Directive:
According to the 2019 reading list, why does it include only books the writer already owns?

Document excerpt:
======

My 2019 Reading List

These are a list of books I have every intention of reading in 2019. I’m only including books that I already own, since I’m not allowed to buy media this year (that’s why libraries exist, y’all). Here’s what on the docket!

  1. Becoming by Michelle Obama. I’m listening to this one, because I want Michelle’s amazing voice to soothe all of my ills.
  2. My Squirrel Days by Ellie Kemper. I’m listening to this on Audible right now and loving it. Ellie is so sweet and super funny.
  3. All You Can Ever Know by Nicole Chung. I started this about a month ago but had to put it off until school was over so I could truly enjoy it.
  4. Not That Bad: Dispatches from Rape Culture, edited by Roxane Gay. I read most of this book in the spring but never got around to finishing it. Some of the essays can be extremely challenging to get through. The writers bare their souls.
  5. Shrill by Lindy West. Discovered Lindy way late, on Dear Prudence, and have been obsessed with her ever since.
  6. Wonderful Tonight by Pattie Boyd. Pattie has the up-close-and-personal deets about Harrison and Clapton
  7. Homegoing by Yaa Gyasi. Been meaning to read this one for ages.
  8. Crazy Rich Asians by Kevin Kwan. I started this earlier this year but it got sacrificed to the grad school gods. As soon as I’m finished I’m watching the film.
  9. Live from New York. The SNL book! Been dying to read this ever since it came out.
  10. Waiting for the Punch by Marc Maron. This is a collection of all the wisdom he gained doing his interview podcast WTF with Marc Maron. He basically invented podcasts, and he’s had some of the most incredible guests—Barack Obama say whaaaat?

======

[Page images and extracted text]

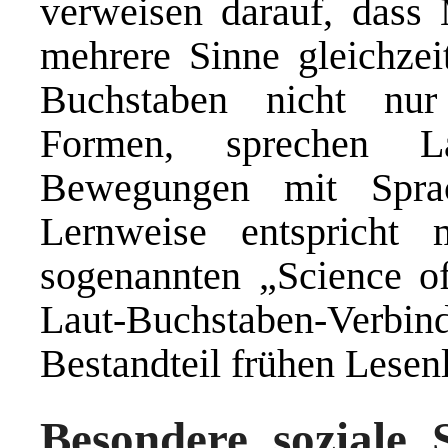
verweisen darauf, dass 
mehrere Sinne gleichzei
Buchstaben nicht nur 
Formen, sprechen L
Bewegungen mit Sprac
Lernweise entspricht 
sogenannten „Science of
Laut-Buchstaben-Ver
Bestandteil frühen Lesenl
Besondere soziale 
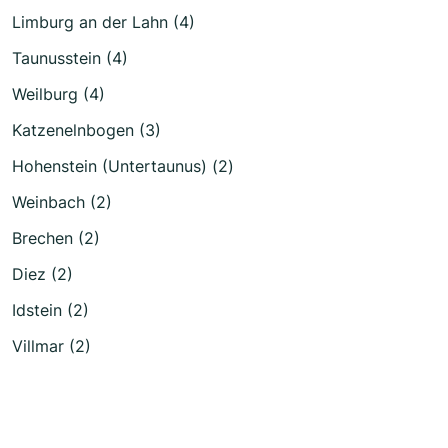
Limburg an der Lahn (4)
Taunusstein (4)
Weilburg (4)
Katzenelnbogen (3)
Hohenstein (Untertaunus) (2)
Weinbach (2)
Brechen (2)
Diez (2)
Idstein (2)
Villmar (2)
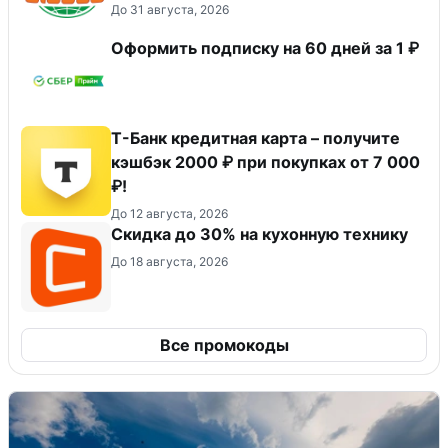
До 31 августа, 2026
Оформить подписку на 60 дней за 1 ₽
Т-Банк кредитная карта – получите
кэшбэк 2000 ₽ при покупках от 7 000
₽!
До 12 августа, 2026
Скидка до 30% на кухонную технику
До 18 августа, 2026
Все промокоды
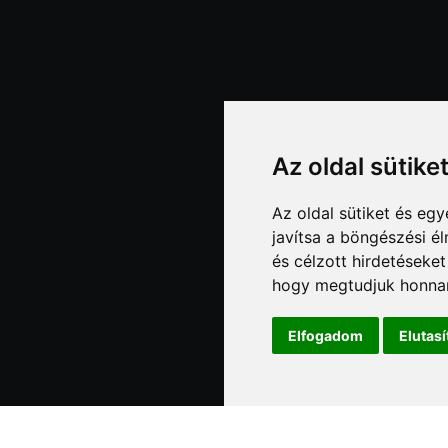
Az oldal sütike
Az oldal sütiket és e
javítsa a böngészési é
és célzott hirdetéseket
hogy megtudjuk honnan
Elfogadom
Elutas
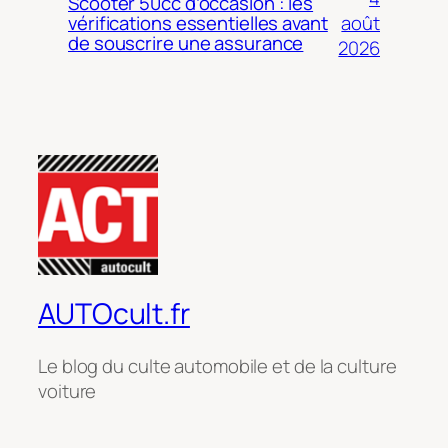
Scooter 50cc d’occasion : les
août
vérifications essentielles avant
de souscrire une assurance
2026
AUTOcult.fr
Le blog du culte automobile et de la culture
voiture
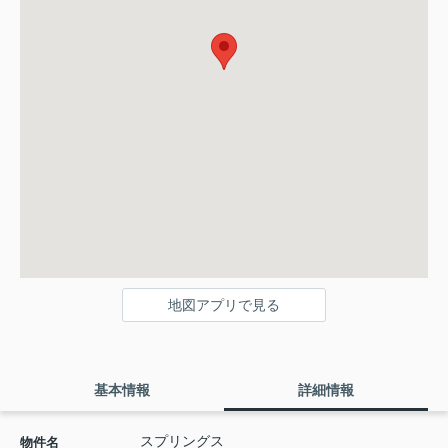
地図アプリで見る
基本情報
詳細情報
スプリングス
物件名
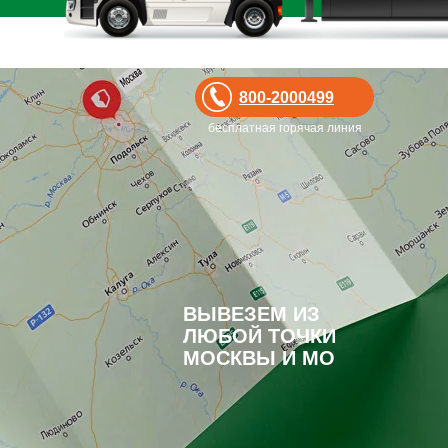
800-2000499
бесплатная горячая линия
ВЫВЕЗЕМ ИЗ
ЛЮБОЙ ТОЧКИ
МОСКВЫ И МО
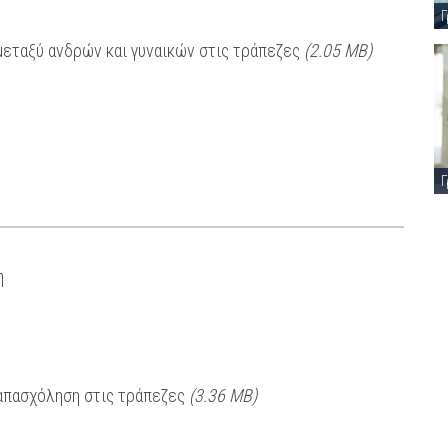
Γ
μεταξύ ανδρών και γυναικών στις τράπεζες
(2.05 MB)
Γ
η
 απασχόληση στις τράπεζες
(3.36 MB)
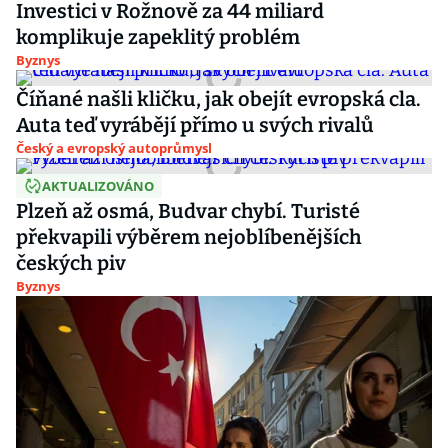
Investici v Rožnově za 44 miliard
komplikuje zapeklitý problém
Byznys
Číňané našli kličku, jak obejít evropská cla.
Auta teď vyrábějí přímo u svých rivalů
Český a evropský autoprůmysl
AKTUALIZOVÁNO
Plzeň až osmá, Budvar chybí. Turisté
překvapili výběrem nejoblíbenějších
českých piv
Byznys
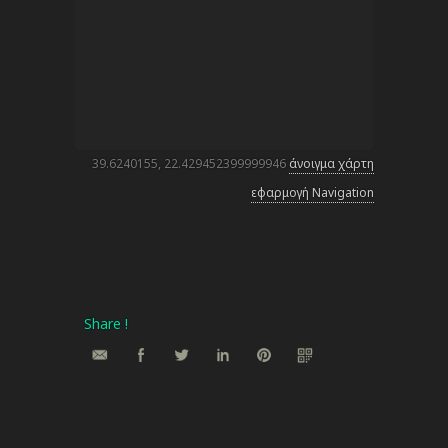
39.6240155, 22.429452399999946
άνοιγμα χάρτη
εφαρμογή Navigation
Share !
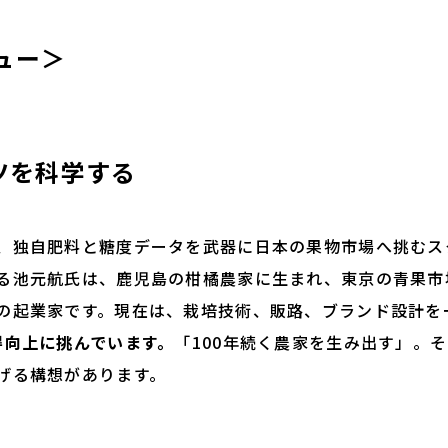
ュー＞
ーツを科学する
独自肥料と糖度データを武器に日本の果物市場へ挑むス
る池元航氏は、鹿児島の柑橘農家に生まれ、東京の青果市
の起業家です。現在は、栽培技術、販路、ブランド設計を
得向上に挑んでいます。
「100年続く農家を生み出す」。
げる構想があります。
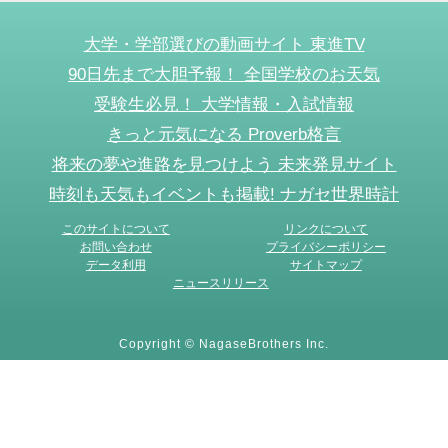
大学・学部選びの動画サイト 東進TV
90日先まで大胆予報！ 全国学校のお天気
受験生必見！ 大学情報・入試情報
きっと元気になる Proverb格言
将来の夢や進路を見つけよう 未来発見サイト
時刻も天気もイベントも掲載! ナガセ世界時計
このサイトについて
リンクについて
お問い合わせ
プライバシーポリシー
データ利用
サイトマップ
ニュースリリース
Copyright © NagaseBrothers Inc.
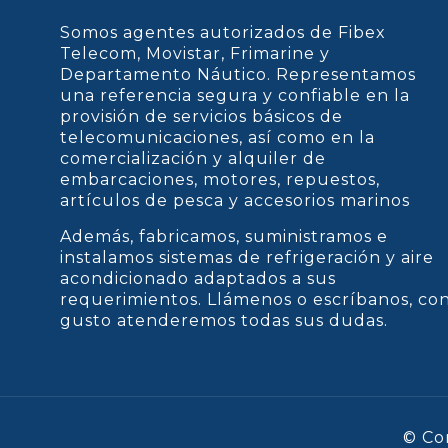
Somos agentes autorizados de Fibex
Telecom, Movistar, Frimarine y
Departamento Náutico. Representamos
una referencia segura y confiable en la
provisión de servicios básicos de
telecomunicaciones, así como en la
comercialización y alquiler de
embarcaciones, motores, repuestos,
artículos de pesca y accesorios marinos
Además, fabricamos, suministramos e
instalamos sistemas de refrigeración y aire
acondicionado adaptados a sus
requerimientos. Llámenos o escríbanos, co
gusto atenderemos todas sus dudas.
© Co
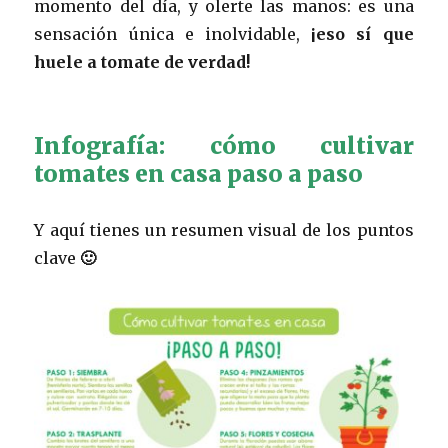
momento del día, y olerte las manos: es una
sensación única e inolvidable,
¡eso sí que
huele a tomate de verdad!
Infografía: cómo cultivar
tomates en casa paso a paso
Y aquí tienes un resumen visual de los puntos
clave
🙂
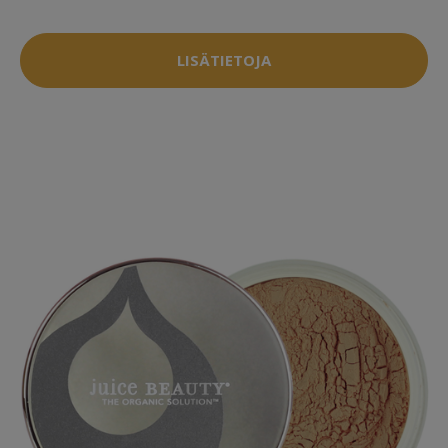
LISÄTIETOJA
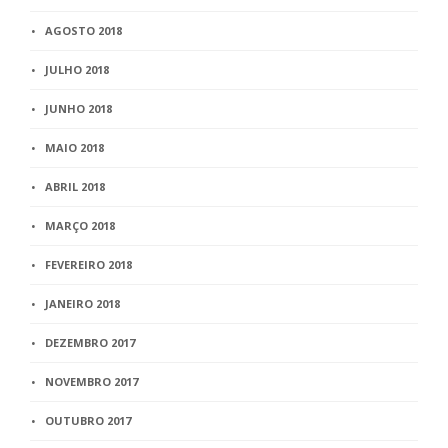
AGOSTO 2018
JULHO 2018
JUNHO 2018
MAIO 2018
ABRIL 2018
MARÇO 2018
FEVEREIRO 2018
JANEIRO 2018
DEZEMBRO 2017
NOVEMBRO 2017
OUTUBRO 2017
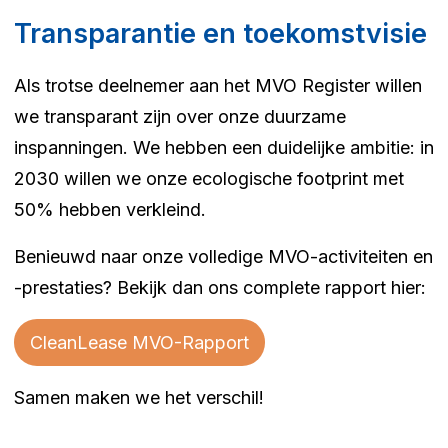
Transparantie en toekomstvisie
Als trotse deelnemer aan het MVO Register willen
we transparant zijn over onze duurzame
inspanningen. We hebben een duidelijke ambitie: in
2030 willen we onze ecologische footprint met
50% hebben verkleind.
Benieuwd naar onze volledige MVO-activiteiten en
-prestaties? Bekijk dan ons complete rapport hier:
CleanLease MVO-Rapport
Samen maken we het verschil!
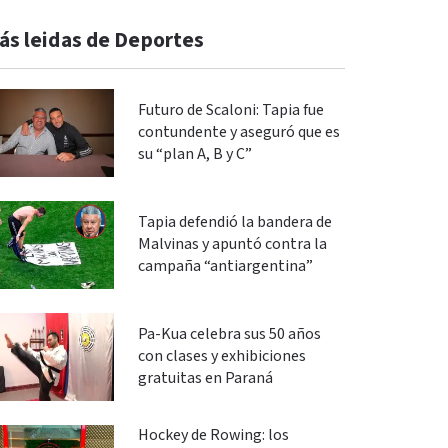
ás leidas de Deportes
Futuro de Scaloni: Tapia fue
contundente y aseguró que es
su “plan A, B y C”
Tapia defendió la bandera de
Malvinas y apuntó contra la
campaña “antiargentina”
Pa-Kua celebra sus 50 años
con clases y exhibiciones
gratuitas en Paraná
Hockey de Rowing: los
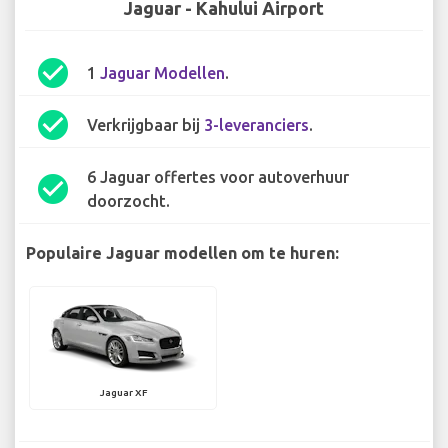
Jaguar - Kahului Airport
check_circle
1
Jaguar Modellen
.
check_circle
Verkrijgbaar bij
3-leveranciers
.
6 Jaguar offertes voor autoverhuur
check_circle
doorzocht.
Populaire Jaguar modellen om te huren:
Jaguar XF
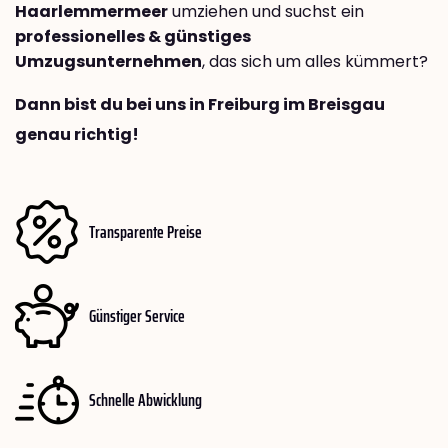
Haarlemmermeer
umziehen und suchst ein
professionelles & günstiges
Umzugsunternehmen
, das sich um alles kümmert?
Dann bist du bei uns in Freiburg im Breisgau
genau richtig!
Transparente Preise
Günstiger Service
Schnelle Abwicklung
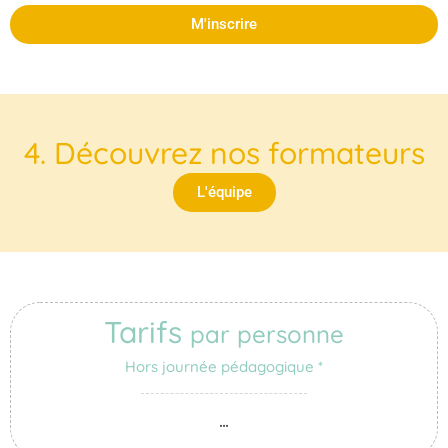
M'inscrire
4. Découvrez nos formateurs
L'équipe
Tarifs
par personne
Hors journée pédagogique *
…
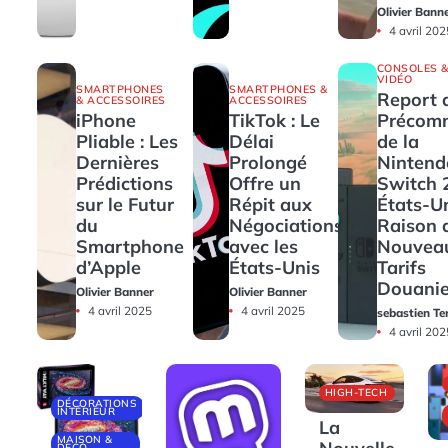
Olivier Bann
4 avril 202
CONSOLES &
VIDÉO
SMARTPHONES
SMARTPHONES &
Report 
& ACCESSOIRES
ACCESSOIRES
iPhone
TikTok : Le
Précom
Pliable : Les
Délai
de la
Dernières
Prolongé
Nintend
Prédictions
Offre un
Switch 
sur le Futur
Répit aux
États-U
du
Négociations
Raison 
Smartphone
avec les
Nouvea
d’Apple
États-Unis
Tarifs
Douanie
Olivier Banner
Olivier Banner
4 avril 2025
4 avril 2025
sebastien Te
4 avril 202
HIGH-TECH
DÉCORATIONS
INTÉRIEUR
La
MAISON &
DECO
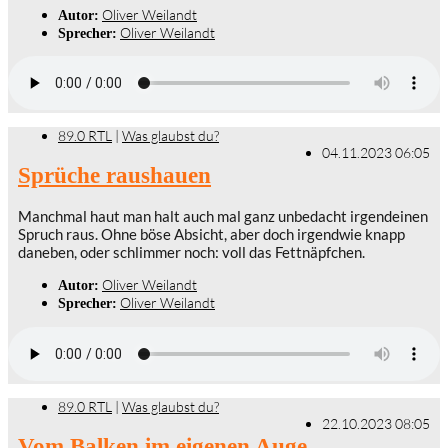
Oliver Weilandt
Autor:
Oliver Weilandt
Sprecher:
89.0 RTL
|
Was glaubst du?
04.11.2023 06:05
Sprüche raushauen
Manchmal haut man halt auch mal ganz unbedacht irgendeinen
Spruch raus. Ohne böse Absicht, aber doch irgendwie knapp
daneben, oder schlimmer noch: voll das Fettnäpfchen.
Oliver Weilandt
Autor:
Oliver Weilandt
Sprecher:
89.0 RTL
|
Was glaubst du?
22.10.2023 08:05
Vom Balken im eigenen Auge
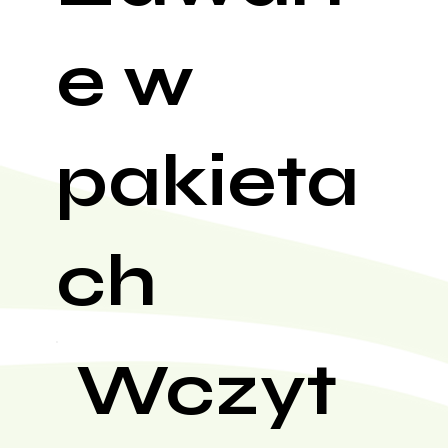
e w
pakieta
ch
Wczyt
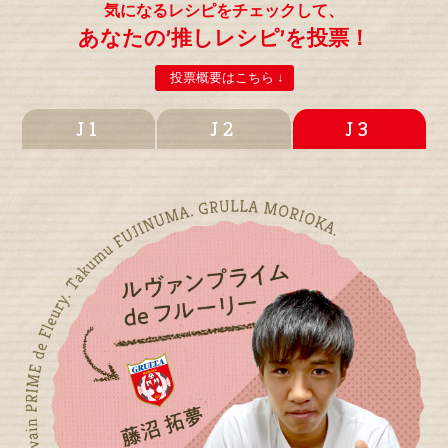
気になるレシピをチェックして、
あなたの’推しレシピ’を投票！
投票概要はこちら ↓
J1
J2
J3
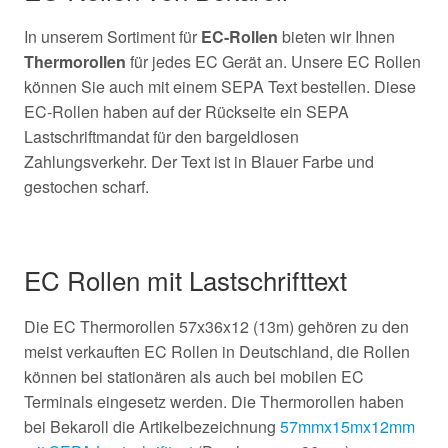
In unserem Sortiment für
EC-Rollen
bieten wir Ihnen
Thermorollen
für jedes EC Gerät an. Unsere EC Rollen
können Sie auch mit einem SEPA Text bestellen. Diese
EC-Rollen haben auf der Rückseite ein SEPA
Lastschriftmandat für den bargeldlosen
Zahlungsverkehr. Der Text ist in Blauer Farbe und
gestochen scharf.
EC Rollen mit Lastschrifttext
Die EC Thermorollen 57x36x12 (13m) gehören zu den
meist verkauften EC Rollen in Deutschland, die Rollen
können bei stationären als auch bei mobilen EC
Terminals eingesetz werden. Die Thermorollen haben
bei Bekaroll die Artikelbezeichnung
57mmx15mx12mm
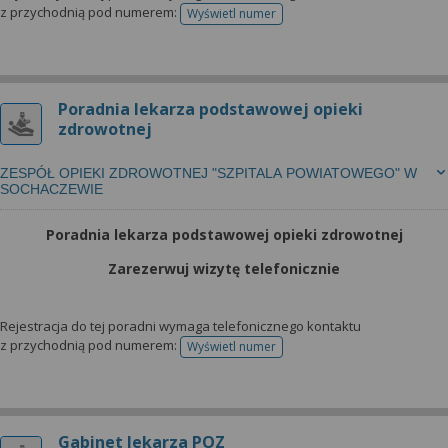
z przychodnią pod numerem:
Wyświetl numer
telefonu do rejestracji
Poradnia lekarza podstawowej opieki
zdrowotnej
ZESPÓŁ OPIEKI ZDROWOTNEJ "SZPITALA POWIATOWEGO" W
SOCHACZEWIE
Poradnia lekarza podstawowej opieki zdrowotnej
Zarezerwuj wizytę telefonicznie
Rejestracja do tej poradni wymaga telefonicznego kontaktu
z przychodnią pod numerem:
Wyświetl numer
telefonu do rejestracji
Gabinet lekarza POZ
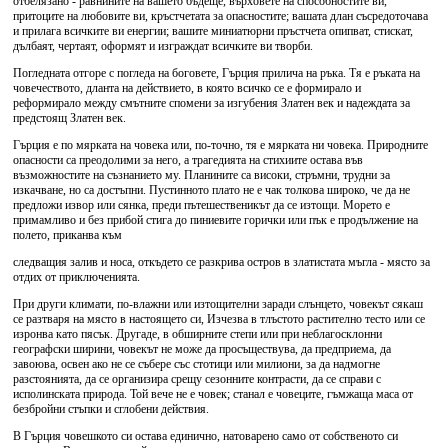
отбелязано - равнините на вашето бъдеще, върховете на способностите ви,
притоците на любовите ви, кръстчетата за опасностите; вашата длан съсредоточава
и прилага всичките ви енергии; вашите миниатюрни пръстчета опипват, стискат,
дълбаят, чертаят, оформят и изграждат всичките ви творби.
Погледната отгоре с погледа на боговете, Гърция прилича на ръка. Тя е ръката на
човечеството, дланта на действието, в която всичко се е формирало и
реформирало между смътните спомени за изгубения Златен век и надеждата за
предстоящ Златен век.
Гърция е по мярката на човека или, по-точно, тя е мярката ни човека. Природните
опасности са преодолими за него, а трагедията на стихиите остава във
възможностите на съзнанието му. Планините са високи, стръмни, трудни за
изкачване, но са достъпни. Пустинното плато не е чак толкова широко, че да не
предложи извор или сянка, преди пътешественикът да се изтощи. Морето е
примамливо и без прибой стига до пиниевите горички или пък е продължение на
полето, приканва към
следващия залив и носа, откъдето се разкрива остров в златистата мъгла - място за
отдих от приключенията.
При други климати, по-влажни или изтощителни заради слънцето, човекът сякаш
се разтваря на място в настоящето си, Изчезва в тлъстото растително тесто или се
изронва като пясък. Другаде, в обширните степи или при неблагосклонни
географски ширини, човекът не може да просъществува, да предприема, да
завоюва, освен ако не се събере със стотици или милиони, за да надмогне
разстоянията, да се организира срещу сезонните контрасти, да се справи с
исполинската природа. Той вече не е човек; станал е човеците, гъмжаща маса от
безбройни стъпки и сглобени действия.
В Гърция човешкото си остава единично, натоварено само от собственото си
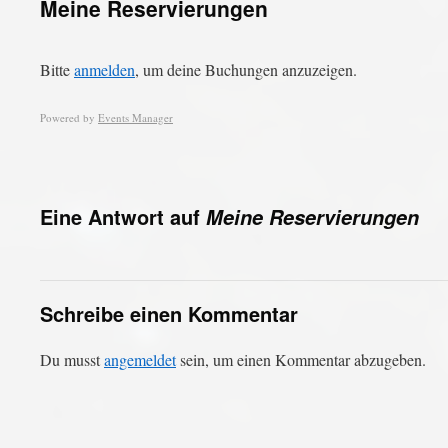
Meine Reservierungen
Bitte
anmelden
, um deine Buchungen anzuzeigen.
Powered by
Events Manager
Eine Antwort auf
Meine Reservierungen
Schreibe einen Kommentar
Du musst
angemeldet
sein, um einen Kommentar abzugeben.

======

Result of the task:
The writer isn't allowed to buy media this year.